What’s the top priority when everything is important? And urgent?
I value attention management. I find it a more useful discipline than time management because, for whatever reason, when I ask myself, “Where’s my attention?” I get more productive answers than when I ask, “How am I spending my time?” To invent an example, I might be spending my time playing solitaire on my phone, but my attention is on feeling emotionally out-of-breath. A few hands of solitaire later, and I’m ready to go…though I don’t consider solitaire a worthy use of my time.
Attention reminds me of the long arc beyond the moment. What I attend to gets done.
My Sweetie is home for all the days this week. He is pulling my attention… because I’m not used to having him around?
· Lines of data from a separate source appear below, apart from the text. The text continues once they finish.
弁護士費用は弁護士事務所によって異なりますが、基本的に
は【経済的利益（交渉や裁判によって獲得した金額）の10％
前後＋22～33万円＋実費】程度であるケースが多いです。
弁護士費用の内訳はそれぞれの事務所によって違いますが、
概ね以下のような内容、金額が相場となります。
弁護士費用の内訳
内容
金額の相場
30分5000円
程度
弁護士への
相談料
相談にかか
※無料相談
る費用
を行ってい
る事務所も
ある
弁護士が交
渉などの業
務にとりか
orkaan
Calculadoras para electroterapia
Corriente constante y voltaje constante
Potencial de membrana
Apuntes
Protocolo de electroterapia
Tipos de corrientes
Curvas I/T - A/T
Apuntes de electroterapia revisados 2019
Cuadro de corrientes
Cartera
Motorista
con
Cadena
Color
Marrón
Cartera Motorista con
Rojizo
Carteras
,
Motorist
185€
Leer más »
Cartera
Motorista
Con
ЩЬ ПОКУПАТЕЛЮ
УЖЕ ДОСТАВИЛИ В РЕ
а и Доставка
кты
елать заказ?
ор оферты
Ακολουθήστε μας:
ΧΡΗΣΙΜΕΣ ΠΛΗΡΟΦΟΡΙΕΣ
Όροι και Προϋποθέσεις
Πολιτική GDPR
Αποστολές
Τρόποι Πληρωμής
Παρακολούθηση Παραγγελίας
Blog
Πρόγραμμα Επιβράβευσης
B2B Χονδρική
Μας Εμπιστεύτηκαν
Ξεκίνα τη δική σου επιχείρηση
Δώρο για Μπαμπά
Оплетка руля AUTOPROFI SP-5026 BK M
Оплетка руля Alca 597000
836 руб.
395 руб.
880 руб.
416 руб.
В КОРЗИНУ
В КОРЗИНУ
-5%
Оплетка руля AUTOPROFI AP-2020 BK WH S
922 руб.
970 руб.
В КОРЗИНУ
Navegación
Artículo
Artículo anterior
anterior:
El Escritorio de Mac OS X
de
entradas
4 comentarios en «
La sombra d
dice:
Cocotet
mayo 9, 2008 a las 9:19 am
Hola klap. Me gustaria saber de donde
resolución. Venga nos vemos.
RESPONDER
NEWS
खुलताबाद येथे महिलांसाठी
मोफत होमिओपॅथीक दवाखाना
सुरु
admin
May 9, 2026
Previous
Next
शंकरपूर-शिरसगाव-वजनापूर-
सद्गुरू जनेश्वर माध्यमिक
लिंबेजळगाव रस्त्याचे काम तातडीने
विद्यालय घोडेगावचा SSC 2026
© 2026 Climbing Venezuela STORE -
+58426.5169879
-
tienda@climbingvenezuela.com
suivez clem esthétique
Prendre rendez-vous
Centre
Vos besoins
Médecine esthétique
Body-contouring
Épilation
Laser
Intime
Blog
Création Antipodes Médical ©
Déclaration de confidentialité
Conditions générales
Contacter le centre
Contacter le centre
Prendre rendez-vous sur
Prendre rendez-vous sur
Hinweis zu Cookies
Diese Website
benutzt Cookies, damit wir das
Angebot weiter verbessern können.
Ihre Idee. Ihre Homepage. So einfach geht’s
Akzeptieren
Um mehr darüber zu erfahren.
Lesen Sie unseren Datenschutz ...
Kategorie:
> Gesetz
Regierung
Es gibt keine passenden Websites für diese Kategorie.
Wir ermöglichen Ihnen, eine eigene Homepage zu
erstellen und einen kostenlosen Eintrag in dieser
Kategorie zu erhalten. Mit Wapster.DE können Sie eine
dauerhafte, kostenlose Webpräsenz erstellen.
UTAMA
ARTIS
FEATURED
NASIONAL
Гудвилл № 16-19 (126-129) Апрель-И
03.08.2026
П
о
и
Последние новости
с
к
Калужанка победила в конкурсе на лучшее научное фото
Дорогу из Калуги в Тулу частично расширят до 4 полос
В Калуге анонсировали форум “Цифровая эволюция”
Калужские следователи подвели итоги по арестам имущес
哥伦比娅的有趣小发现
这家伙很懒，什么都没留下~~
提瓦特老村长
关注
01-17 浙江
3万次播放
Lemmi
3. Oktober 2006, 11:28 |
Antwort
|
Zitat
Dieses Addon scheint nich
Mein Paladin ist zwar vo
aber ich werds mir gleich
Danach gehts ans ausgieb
Because we haven’t sat down to puzzle out how to share our co-working space? However it is, this is my Saturday problem writ medium: I value my time with him; I value my relationship with him; I value certain activities that I do alone, for blocks of time without interruption. I value my own balance, which is not likely to survive a 24x7x365 focus on him.
In the absence of shared ground rules, thus far today I’ve focused on him more than I have written. We could, as these words are typed, be at the raw-time tipping point, but…
Don’t I want to write in the morning when my creative energy is freshest? Don’t I therefore want to firmly tell everyone to table whatever it is they have in mind for/with me, and leave me alone?
I do. But I worry that being that crisp without preamble is unneedfully harsh. I value my picture of myself as relationally skilled as well.
And the usual decision-making razors aren’t helping, as I mentioned before. Without a profit or pay motive to lend weight, it’s hard to decide which is most urgent. Because that’s the next element, right? Attention should turn to the first things first, to the most-urgent of the important things. But when they’re equally urgent-?
Perhaps I should start with a fiat: time with the Holy Three-In-One will be taken first. I did this today in a kinda-way…since I have a brain that tends to side conversations, I’m frequently in prayer with Them. But I’m not buying what I tried to sell myself about today’s time, so then: devotional next to coffee. Because I know the coffee will happen. (Habit-chaining is a Thing. Check it out.)
Then comes negotiation. I don’t feel okay working the rest out by fiat; after all, I have studied Donne, and I am clear on my not being an island. Sigh. This will be a meta-conversation, which are not My Sweetie’s preferred kind. Perhaps I’ll put it off for a week.
And let it fragment my attention some more.